What are the best and most challenging parts of living independently after Surfside?
The best part is I don’t feel like I’m in a bubble anymore. I feel like I’ve matured enough that I feel like I everything I have is a blessing. Through staying sober, I was able to achieve trust from my parents. The most challenging is it’s easy to isolate. It’s easy to fall back into old ways of just sitting in my room when I don’t want to do anything. But I’ve learned to cope with that and started setting little goals for my day.
Now that you are out of the program, how do you stay involved with Surfside and your recovery?
I go to alumni events and go back to the house and talk to the guys. I see the guys at 12-step meetings. I try to stay connected with some of the guys I went through the house with. It’s a blessing because we keep each other on track.
I go to meetings every day and stay connected with my network. I go do things! Yeah, meetings are important, but I also like to have fun.
Final thoughts on Surfside?
It’s one of the best programs I’ve ever been to. Learning how to clean, cook, have fun, create hobbies, and other things these are the aspects that made me love Surfside and created me into the man I am today.
What is your 5-year plan?
Get promoted at work, own a house.
I would like to help as many people as I can. It’s they key to everything. If I don’t put my sobriety first, I’ll lose everything.
We reached out to Ryan’s mom to get some of her side of the story. She said when the therapist gave the recommendation and He thought the program would be beneficial to Ryan that she agreed. “I put my trust in the therapist since we were with him for a long time. Alcoholism is in our family. Ryan wanted to sign himself out of rehab every time. I had lost hope. Mothers aren’t supposed to bury their children. I didn’t know what to do, but I didn’t want to spend more time worrying. He said it was a structured program and it would be great for Ryan. We had sent Ryan to Florida, and I would never recommend anyone to be sent so far away. But it’s a learning experience. He hit rock bottom in Florida.”

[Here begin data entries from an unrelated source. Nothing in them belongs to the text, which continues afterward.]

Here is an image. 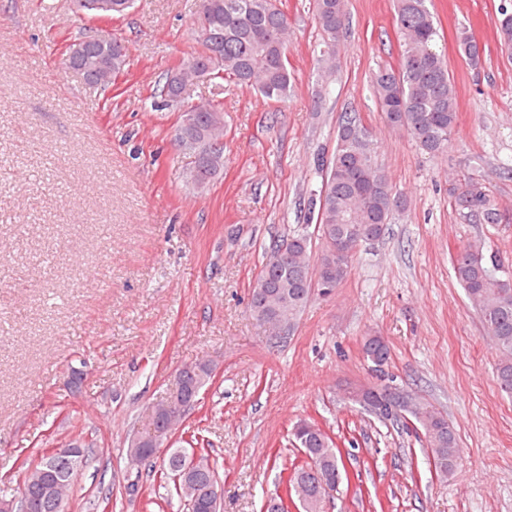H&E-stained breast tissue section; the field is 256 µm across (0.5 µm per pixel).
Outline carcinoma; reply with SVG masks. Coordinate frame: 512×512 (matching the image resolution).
<instances>
[{
  "mask_svg": "<svg viewBox=\"0 0 512 512\" xmlns=\"http://www.w3.org/2000/svg\"><path fill=\"white\" fill-rule=\"evenodd\" d=\"M429 0H393L394 22L400 38L398 65L382 66L372 74L373 93L386 124L406 132L423 152L437 156L448 151L459 113L457 91L448 66L434 45L438 36ZM209 13L208 27L199 35L201 52L196 63L209 72L184 71L182 81L166 75L161 95L166 102L180 107L182 87L202 77L230 79L261 97L286 102L291 90L292 74L288 68V22L276 0H204ZM314 16L323 36L317 58L318 95L327 93L337 70L339 31L345 29V0H314ZM501 52L512 58V10L506 5L498 9L496 22ZM78 53L63 59L64 68L79 70L84 81L104 91L112 87L127 64L128 53L113 42L96 38L81 39L73 44ZM458 48L469 64L481 62L483 48L467 31L458 35ZM202 112L200 126L192 136L199 142L200 152L210 150V141L224 137V112L213 102L198 106ZM324 176L315 198L308 201L309 217L315 219L322 241L319 255L311 254L310 237L291 236L272 246L268 262L258 280L283 285L287 294L269 299L255 285L249 309L258 321L276 329L292 328L306 306L310 292L298 284L311 282L322 295H330L346 279L351 262L328 250L327 236L343 242L351 251L361 243L382 237L394 211L406 207L403 196L394 193L383 170L375 161L370 132L356 117L345 114L337 129L336 148L328 163H320ZM453 205L472 224H499L502 214L498 203L480 179L467 176L448 188ZM503 262L495 255L486 256L479 244L457 249L452 267L467 298L479 311L487 336L498 353L496 379L502 392L512 396V278L499 275ZM366 360L384 366L390 359V348L381 336H366L362 344ZM404 419L398 414L381 412L383 420L401 422L404 429L420 431L429 461L437 475L444 478L456 467L455 448L458 434L448 419L430 405L413 403ZM293 435L299 447L306 449L304 464L281 479L285 496H277L280 512H287L285 499L294 495L304 512H323L324 502L314 497V484L326 480L342 481V458L333 440L316 424L299 421ZM197 442L190 435L182 448L173 449L162 463L147 456L148 473L162 482L173 483L176 495L191 504L189 512H212L207 499V482L217 472L206 449L200 450L197 470L190 479L176 481L188 448ZM81 451L79 461L69 465L41 453L26 470L24 480H46L55 487V499L49 512H65L68 493L72 489L80 465L87 460Z\"/></svg>",
  "mask_w": 512,
  "mask_h": 512,
  "instance_id": "cac0c4a2",
  "label": "carcinoma"
}]
</instances>
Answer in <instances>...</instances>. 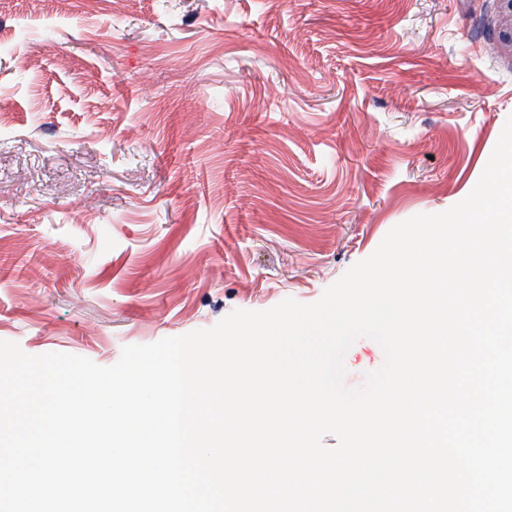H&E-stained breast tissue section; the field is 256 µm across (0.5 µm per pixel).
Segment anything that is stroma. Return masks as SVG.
<instances>
[{
  "label": "stroma",
  "instance_id": "35a3bbf8",
  "mask_svg": "<svg viewBox=\"0 0 512 512\" xmlns=\"http://www.w3.org/2000/svg\"><path fill=\"white\" fill-rule=\"evenodd\" d=\"M497 0H0V340L115 364L320 299L477 184ZM357 338L344 384L382 367Z\"/></svg>",
  "mask_w": 512,
  "mask_h": 512
}]
</instances>
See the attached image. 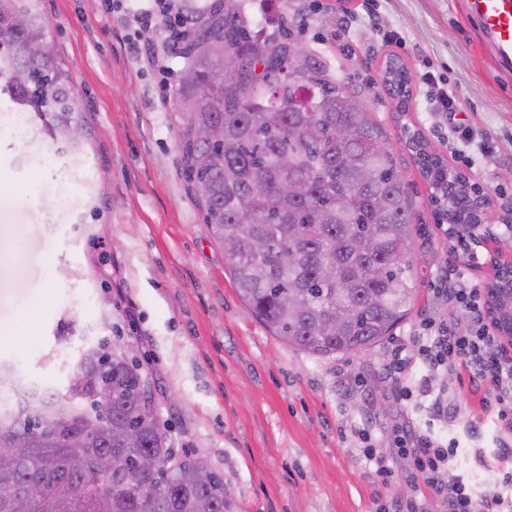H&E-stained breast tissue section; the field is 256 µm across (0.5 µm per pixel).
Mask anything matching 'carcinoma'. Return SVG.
Here are the masks:
<instances>
[{"instance_id": "carcinoma-1", "label": "carcinoma", "mask_w": 512, "mask_h": 512, "mask_svg": "<svg viewBox=\"0 0 512 512\" xmlns=\"http://www.w3.org/2000/svg\"><path fill=\"white\" fill-rule=\"evenodd\" d=\"M180 37L178 147L184 179L224 254L250 312L282 342L330 356L368 350L409 314L410 246L416 212L364 102L310 52L298 58L279 33L256 30L244 0H213L190 11ZM41 0H0V112L26 109L33 136L61 143L76 161L87 127L83 101L55 55H44ZM410 80L390 61L383 83L404 104ZM353 127L346 139L341 129ZM207 127L211 138L199 140ZM438 223L467 225L468 179L408 135ZM301 184L298 195L281 186ZM112 390L99 406L98 393ZM155 385L119 341L86 349L65 392L33 390L0 402V443L15 466L0 468V512H237L224 478L173 448L159 425ZM138 432L129 448L118 431ZM88 438L84 462L65 465L68 442ZM150 456V472L139 467ZM42 487L31 500L27 490Z\"/></svg>"}]
</instances>
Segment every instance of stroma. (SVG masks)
Returning a JSON list of instances; mask_svg holds the SVG:
<instances>
[{
	"label": "stroma",
	"instance_id": "1",
	"mask_svg": "<svg viewBox=\"0 0 512 512\" xmlns=\"http://www.w3.org/2000/svg\"><path fill=\"white\" fill-rule=\"evenodd\" d=\"M253 26L294 22L300 40L330 71L350 78L384 128L413 194L410 316L370 351L319 357L288 347L247 310L187 190L177 144L175 91L182 68L164 26L144 29L127 0H42L46 36L85 101L90 138L79 162L43 136L22 143L0 132V366L18 390L63 391L84 349L121 340L157 388L156 407L176 449L224 478L239 512H393L415 497L440 506L411 460L392 454L402 420L452 448L449 475L473 496L496 476L512 432L493 385L476 389L465 371L397 374L395 357L417 358L414 338L430 320L458 331L468 316L449 305L454 269L487 286L495 269L468 267L450 250L430 190L406 146L419 131L450 167L483 186L489 221L512 218V67L501 68L466 0H246ZM397 55L411 78L406 112L382 88ZM456 91L486 150L458 153L446 113L426 97L427 79ZM75 170L76 189L59 199L57 165ZM77 329L66 342L63 321ZM413 396L397 403L395 383ZM448 419L431 415L435 398ZM388 449L394 476L382 482L366 447Z\"/></svg>",
	"mask_w": 512,
	"mask_h": 512
}]
</instances>
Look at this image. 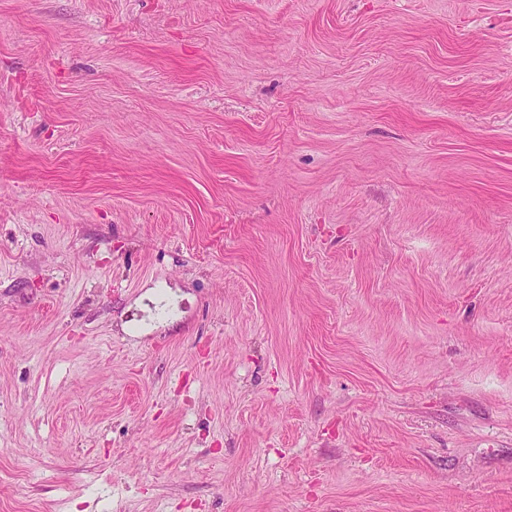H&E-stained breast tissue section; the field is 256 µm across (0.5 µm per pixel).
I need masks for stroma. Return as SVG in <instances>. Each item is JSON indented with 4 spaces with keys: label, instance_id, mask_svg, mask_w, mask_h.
<instances>
[{
    "label": "stroma",
    "instance_id": "obj_1",
    "mask_svg": "<svg viewBox=\"0 0 512 512\" xmlns=\"http://www.w3.org/2000/svg\"><path fill=\"white\" fill-rule=\"evenodd\" d=\"M0 512H512V0H0Z\"/></svg>",
    "mask_w": 512,
    "mask_h": 512
}]
</instances>
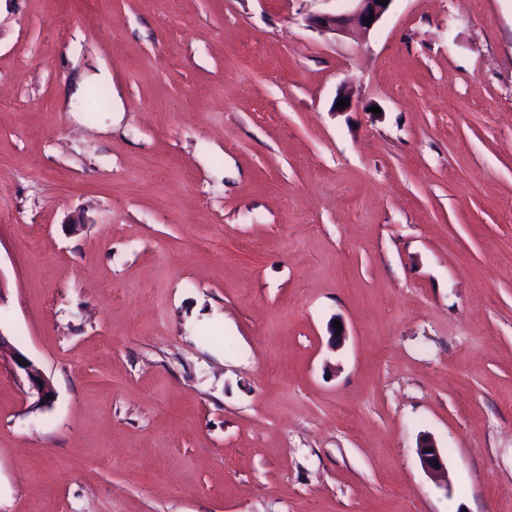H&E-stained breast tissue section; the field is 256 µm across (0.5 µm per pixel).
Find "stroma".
Here are the masks:
<instances>
[{"instance_id":"1","label":"stroma","mask_w":512,"mask_h":512,"mask_svg":"<svg viewBox=\"0 0 512 512\" xmlns=\"http://www.w3.org/2000/svg\"><path fill=\"white\" fill-rule=\"evenodd\" d=\"M352 8L0 0V512H512V0ZM355 2L351 14L321 13L308 18L309 26L322 32L332 34H345L353 21L356 26L366 32L371 31L389 11L393 0H388L387 5L379 4L378 0H351ZM374 15V20L367 25L365 17ZM10 351L11 355H9L13 365L16 369L21 370L25 378L30 386V388L36 391L38 395V402L41 404H48L51 399H46V396H53V388L52 385L47 379L40 369L36 367L32 361H30L27 357L21 354L18 351L12 350L9 346L8 340L0 334V358L3 356L5 351ZM19 358L24 359L27 362L26 366H23V363L19 361ZM425 448H428V451H425ZM429 449H432V452H429ZM417 453L424 470L431 478L436 479L445 472L443 457L431 439L425 438L419 444Z\"/></svg>"}]
</instances>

She continued to say “So we trusted the recommendation and and let go and let Surfside do their thing. Ryan is totally independent. He got out of the nest and things have been great. It’s great to have a mature relationship with my son and not have to rescue him or constantly worry. It’s great to let go- it’s a different side of parenting. At the end of the day, it’s rewarding to let go and let your child be who they are supposed to be instead of who you want them to be.”